Nosy neighbors who suspect Bleue is the local shapeshifting, bloodthirsty Rougarou who killed their chickens and grandpa

[Read about one Cajun French language preservation effort, Saint-Luc French Immersion and Cultural Center, here.]

Meet Renée

Burton Durand

It’s 2002, and for Renée Margaret Broussard, Y2K wasn’t nearly as scary as the time her parents almost forgot her at school when evacuating Hurricane Andrew. It’s hard keeping all the unspoken and unwritten rules in her household straight. Family and friends are welcomed through the back door, but the front door is for people who pronounce their last name “Browssard”. The dining room is only used for holidays or if someone dies, and there are never enough dishes to justify using the dishwasher. EVER. One day, Renée is shocked to learn the secret ingredient to her mom’s award-winning gumbo is a pre-made jar of Savoie’s roux! She’s always dreaming of moving away to a big city like in the rom-coms Sweet Home Alabama and the Divine Secrets of the Ya-Ya Sisterhood, but she’d be lying if she said she wouldn’t miss being in everyone’s business. Everyone tells her she looks like her great-great-grandmother, who was Creole and Native American—though no one is sure of what tribe or from what area. Renée vows to find out and solve the mystery of her lineage. She wishes her grandparents would have taught her parents French so she knew what the old people were always gossiping about on Sundays (and so she could finally know what JP Thibodeaux says in his car commercials). She rolls her eyes every time her grandparents waltz to the old song “Jolie Blon”. Haven’t they heard of the new “Jolie Blon”? The only Jolie Blon that matters in the new millennium? The Princess of Pop, Britney Spears? Renée hates that she’s still terrified to go tee-tee at night at her maw maw’s house. It always feels like something is watching her, probably because there is: a Blue Dog painting. If it’s an original Rodrigue, she hopes she’ll inherit it. It’s the only way she’ll be able to retire someday.

The “Meet Renée” set includes:

•  Ragin’ Cajun Soffe shorts and old tennis shoes for when Renée’s mom makes her get down at Rouses

•  A keychain from Blue Bayou

•  An airbrushed T-shirt that says “2001 Destin, FL”

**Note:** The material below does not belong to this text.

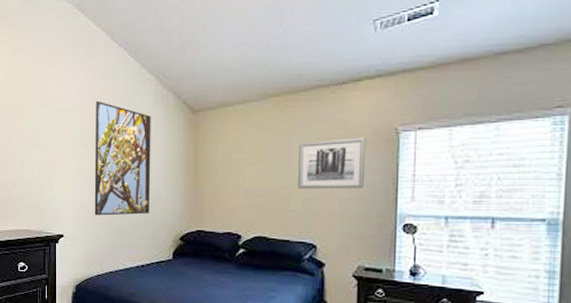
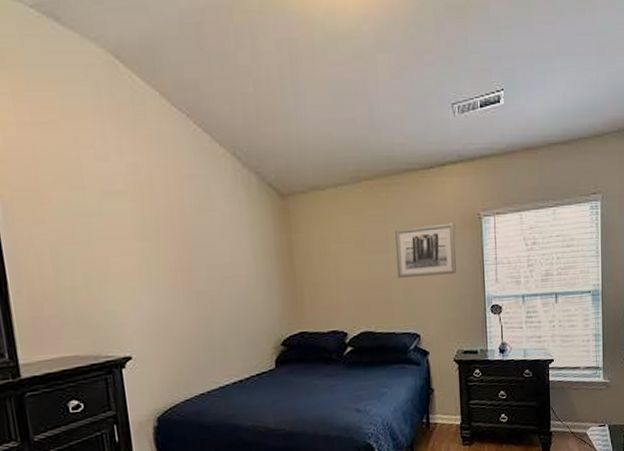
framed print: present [94,101,151,216] -> none [155,181,242,328]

•  A D+ on a French test for answering the question “Comment dit-on ‘Merry Christmas’ en francais” with “Heaux heaux heaux”

•  A shrine to Ali Landry

•  A memento for Renée’s first kiss, a ticket stub from the Cajun Heartland State Fair

•  Half-eaten bag of Zapp’s crawtators

*Batteries not included. Emotional eating, Catholic guilt, and generational trauma sold separately.